Конечно, первые секунды я жутко испугался, если не сказать больше: я его тогда ненавидел. Он ведь ни черта не понимал! Не знал, каково это быть таким, как я, в окружении таких, как он! А теперь, когда я загибался под грузом совести, когда спать не мог из-за осознания, что причина всех смертей, слез матерей, жен, детей заключается в моей недальновидности, беспечности, безрассудности… будь он моим другом, сам бы меня прикончил!
Когда я очнулся и ошалело взглянул на него, Дис тяжело дышал. Я никогда не видел, чтобы что-то выводило его настолько из состояния равновесия, как физически, так и духовно. В его глазах я прочитал, что он уже сто раз успел пожалеть о содеянном. А еще, что это не он меня не понимал, а я — его. Мои потери нельзя было соизмерять с его потерями.

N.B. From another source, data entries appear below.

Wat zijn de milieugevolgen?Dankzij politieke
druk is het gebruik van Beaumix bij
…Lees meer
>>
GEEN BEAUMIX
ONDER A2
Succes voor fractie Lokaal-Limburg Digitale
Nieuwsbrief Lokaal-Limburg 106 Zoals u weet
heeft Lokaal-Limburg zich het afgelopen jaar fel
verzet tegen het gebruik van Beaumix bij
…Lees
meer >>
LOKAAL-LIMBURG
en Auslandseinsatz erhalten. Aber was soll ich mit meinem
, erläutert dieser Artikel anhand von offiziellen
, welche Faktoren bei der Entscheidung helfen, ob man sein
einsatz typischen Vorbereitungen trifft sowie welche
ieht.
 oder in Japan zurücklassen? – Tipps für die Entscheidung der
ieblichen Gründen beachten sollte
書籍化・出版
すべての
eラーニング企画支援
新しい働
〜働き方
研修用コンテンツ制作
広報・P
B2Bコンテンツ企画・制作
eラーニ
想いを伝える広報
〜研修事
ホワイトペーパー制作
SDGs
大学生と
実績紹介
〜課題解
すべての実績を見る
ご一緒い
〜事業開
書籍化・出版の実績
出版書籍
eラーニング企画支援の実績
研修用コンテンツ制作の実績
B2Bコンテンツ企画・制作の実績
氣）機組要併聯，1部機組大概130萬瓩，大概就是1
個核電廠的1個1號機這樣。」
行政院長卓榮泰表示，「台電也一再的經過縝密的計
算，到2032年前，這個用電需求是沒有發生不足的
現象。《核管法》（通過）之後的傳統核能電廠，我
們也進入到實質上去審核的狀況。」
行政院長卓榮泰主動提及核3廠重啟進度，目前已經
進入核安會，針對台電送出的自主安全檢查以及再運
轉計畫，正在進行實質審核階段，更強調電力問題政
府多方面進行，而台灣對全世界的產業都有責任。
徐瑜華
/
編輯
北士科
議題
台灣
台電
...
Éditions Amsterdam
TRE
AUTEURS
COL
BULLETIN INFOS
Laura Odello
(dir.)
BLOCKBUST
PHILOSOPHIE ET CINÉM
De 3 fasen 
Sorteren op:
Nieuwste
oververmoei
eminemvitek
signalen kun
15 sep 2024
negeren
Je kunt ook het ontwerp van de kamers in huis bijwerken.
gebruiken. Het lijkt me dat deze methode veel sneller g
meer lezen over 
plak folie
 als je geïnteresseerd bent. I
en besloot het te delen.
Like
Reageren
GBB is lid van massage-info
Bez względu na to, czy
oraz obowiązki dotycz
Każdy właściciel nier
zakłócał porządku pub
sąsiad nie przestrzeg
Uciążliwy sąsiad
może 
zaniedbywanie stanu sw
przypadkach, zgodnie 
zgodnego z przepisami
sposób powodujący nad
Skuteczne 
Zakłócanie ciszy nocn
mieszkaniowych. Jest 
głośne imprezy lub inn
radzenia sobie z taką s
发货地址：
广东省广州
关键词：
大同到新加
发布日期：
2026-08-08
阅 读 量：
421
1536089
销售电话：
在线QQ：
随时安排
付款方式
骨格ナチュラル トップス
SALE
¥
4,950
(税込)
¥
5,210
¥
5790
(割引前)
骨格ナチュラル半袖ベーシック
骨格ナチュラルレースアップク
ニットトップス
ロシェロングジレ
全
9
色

Мне стало жутко стыдно за свое поведение, и я, как дитя какое, низко опустил голову. Поднял ее лишь когда Десница, забрав предварительно возлежавшую на подставке саблю, подошел обратно к кровати, вкладывая прохладную рукоять оружия в мою ладонь. Я молча следил за тем, как Дис отступает на шаг, после чего закатывает рукав рубашки до локтя на своей здоровой руке, вытягивает ее перед собой и становится на колени.
Честно признаться, до меня дошло не сразу, что могли означать все эти манипуляции.
— Главное — хорошо размахнуться, — посоветовал Дис, вернув себе сдержанность. — Центр перкуссии у этого лезвия там, где заканчиваются долы. Примерься, чтобы удар получился строго вертикальным. Будет досадно, если лезвие соскользнет и застрянет в кости.
— Ага, и тебя с добрым утром, — неловко пробормотал я, поднимаясь на ноги и пряча лезвие в ножнах. — Пойду, навещу Раска. Ты видел его спину? Этот козел Гай испортил ему татуировку ко всем чертям.
То утро было самым бодрящим из пережитых мной. Но не самым запоминающимся.
А самым запоминающимся стало для меня следующее утро. Восемь ушедших дней забрали с собой мрачную, траурную неразговорчивость и остудили лишающий разума гнев. Выдержанная скорбь сплотила клан сильнее. Децема демонстративно заточила когти и ощетинилась.